III. Practical advice for the implementation

1. Restriction of a group of persons

In accordance with the principle of proportionality (Art. 4 para 2 FADP) and data minimization (Art. 5 para 1 (c) FADP), the controller must consider the extent to which the group of persons eligible to make a report to a whistleblowing hotline can be as limited and specific as possible. The company implementing a whistleblowing procedure should also carefully consider whether it would be appropriate to limit the number of people who can be reported through the procedure, particularly given the seriousness of the alleged breaches reported. However, it is the circumstances of the individual case that are crucial.

2. Technical Anonymity

Implement a digital whistleblowing system. In this way, you can guarantee comprehensibly the anonymity of a whistleblower to 100% and still have the possibility of a further anonymous dialogue (two-way communication).

If you already have a digital whistleblowing system in place, you should add a disclaimer to the reporting process. This disclaimer must clearly state the obligation to disclose the identity of the whistleblower to the accused if the whistleblower decides to make a non-anonymous report. In this case, consent for the processing of personal data must be explicitly obtained. In addition, the whistleblower should be made aware that this consent can be effectively withdrawn within 30 days. In order not to miss the 30-day deadline for informing the accused, it is also advisable to set up automatic reminders to the processing persons.

3. TOM

A whistleblowing platform must be set up technically and organizationally in such a way that the privacy of the whistleblowers is guaranteed. We recommend documenting these technical and organizational measures (so-called TOM). In order to fulfil the security of processing (Art. 7 FADP; Art. 32 GDPR), suitable technical and organizational measures must be taken. This applies in particular because of the assured confidentiality and for the deletion obligation. In the case of internal data processing, it is recommended that the whistleblowing hotline is not organized and operated within the HR department. In this regard, the reporting process should be strategically planned and the process requirements would need to be communicated internally. To ensure that unauthorized persons cannot use data processing systems, in addition to an authorization concept and a password policy, encryption procedures are also advisable in view of the sensitivity of the data. Measures also include logging of data entries and deletion routines.

4. External Provider

Many companies rely on external providers who provide the corresponding tools or platforms - on premise or in the cloud (SaaS). These providers should be carefully selected and have TOMs and certifications (e.g. ISO 270001).

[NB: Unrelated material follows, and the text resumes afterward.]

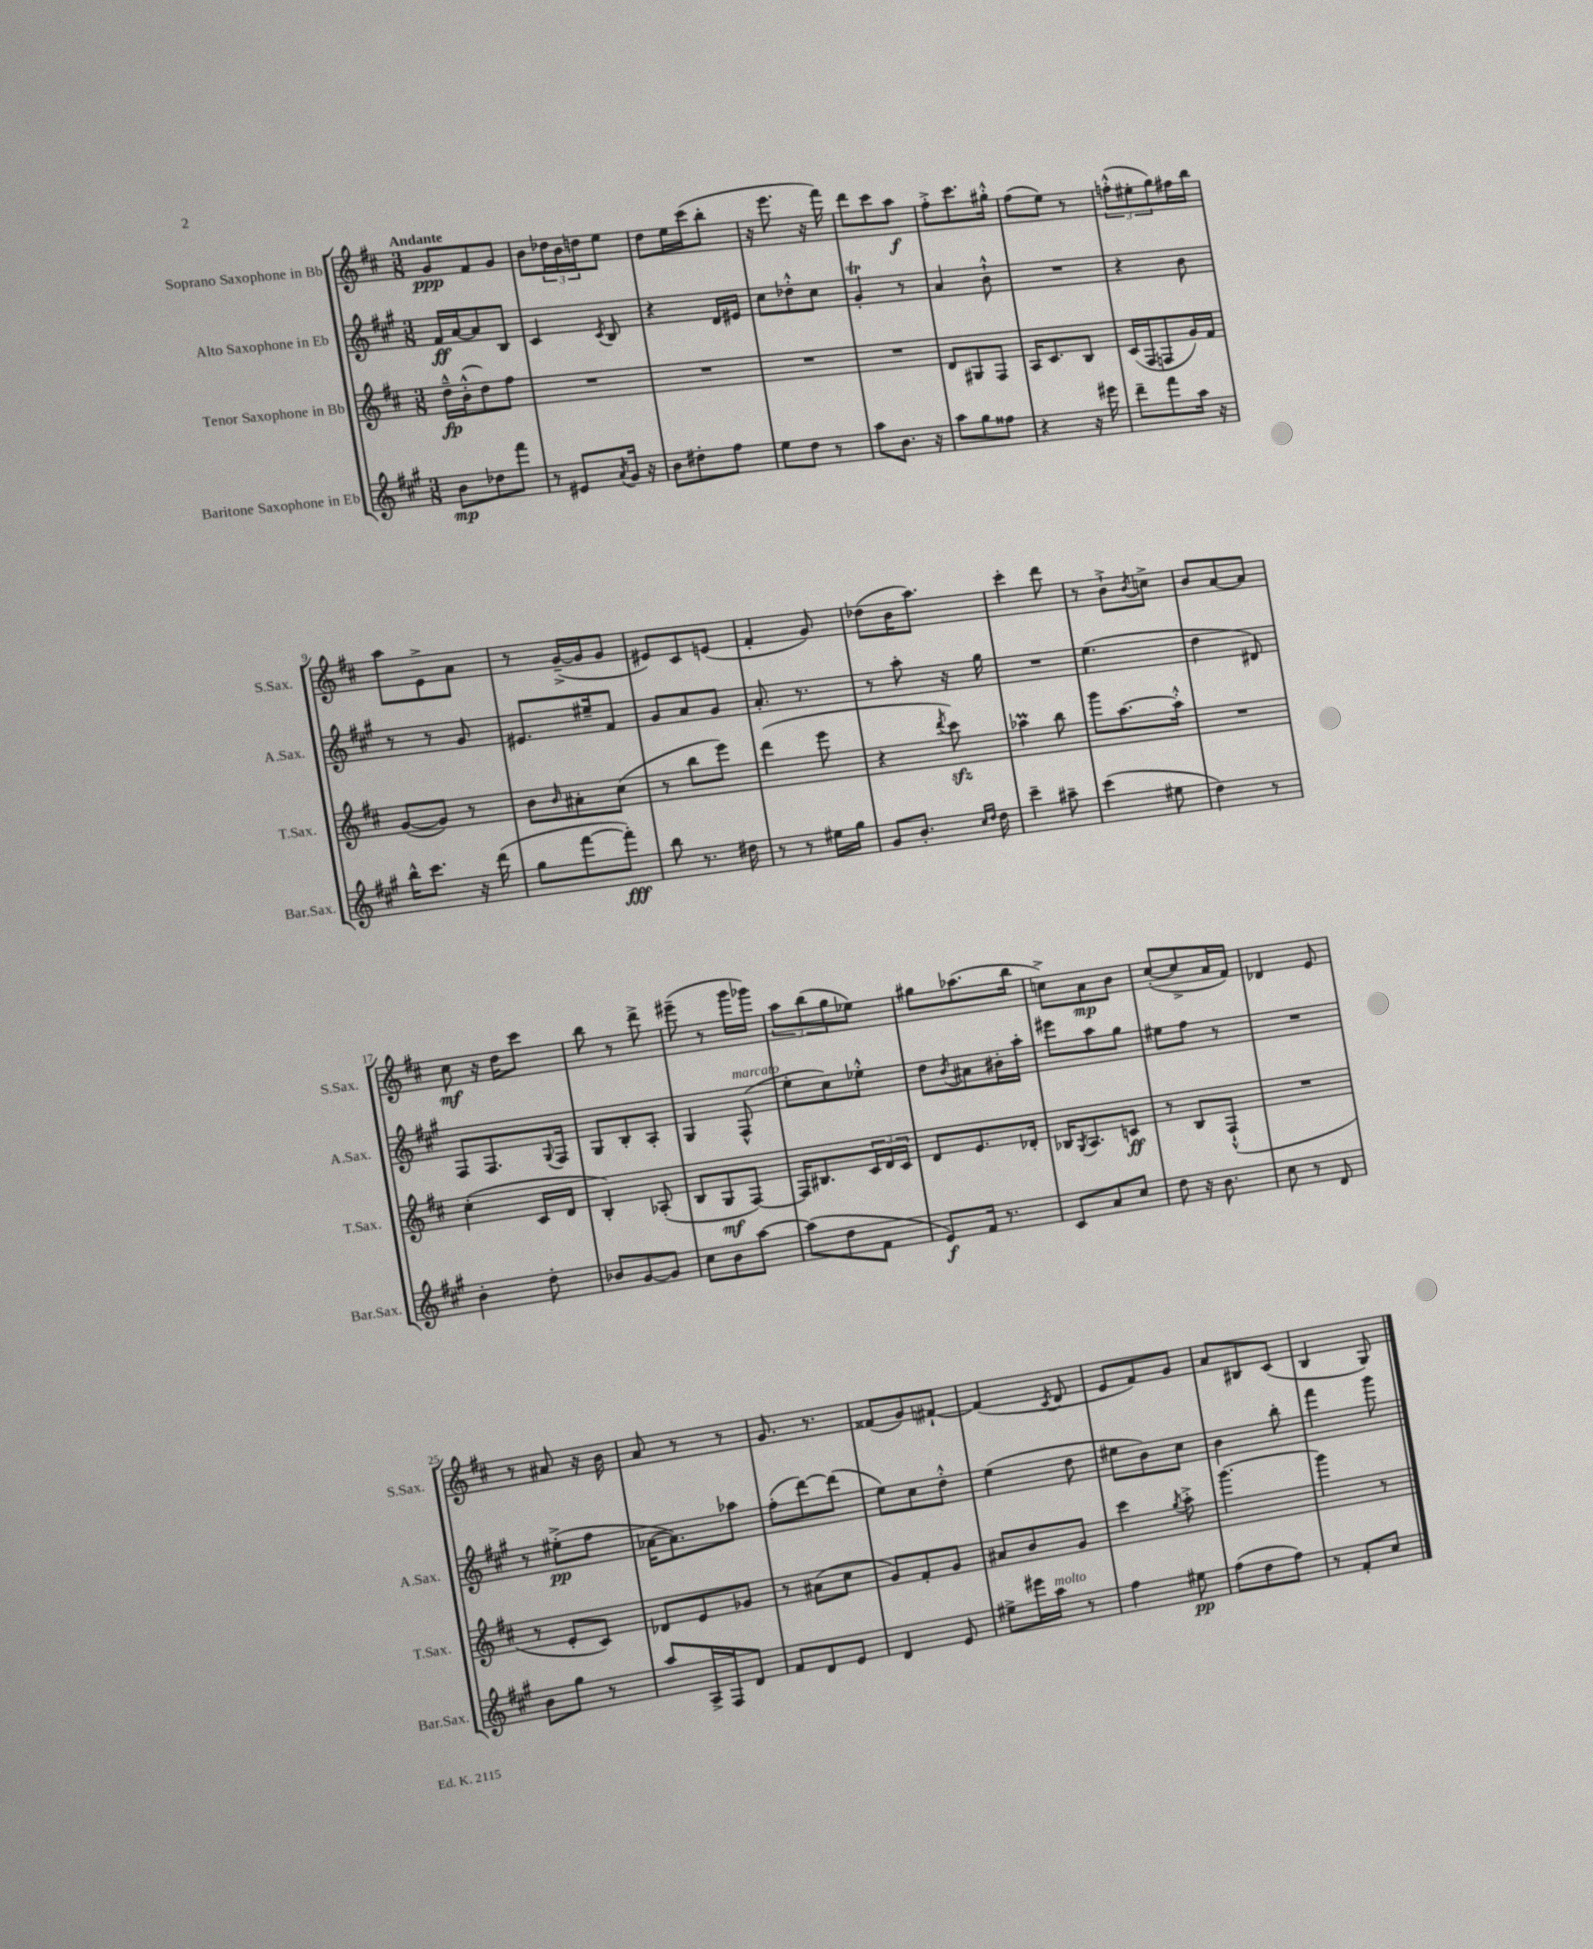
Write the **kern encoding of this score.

A commissioned data processing agreement must be concluded with the external providers in accordance with Art. 10a FADP (applicable Swiss law) or Art. 28 GDPR.

5. Data protection impact assessment

In the EU, the introduction of a whistleblowing platform requires a data protection impact assessment (Art. 35 GDPR) with a prior check by the data protection officer. In general, it is advisable to involve the data protection officer in the planning process from the beginning so that a system is created that promises appropriate legal certainty. Later involvement is of course also possible, but it may then be necessary to make significant adjustments with the corresponding costs.

6. External data protection officer

The processing of whistleblowing cases is associated with delicate discretionary decisions under data protection law (e.g. in the case of requests for information, deletion, disclosure to third parties). If the necessary know-how is not in-house, it is possible to hire an external data protection officer or, alternatively, to engage an experienced consultant who can support the company specifically with his expertise.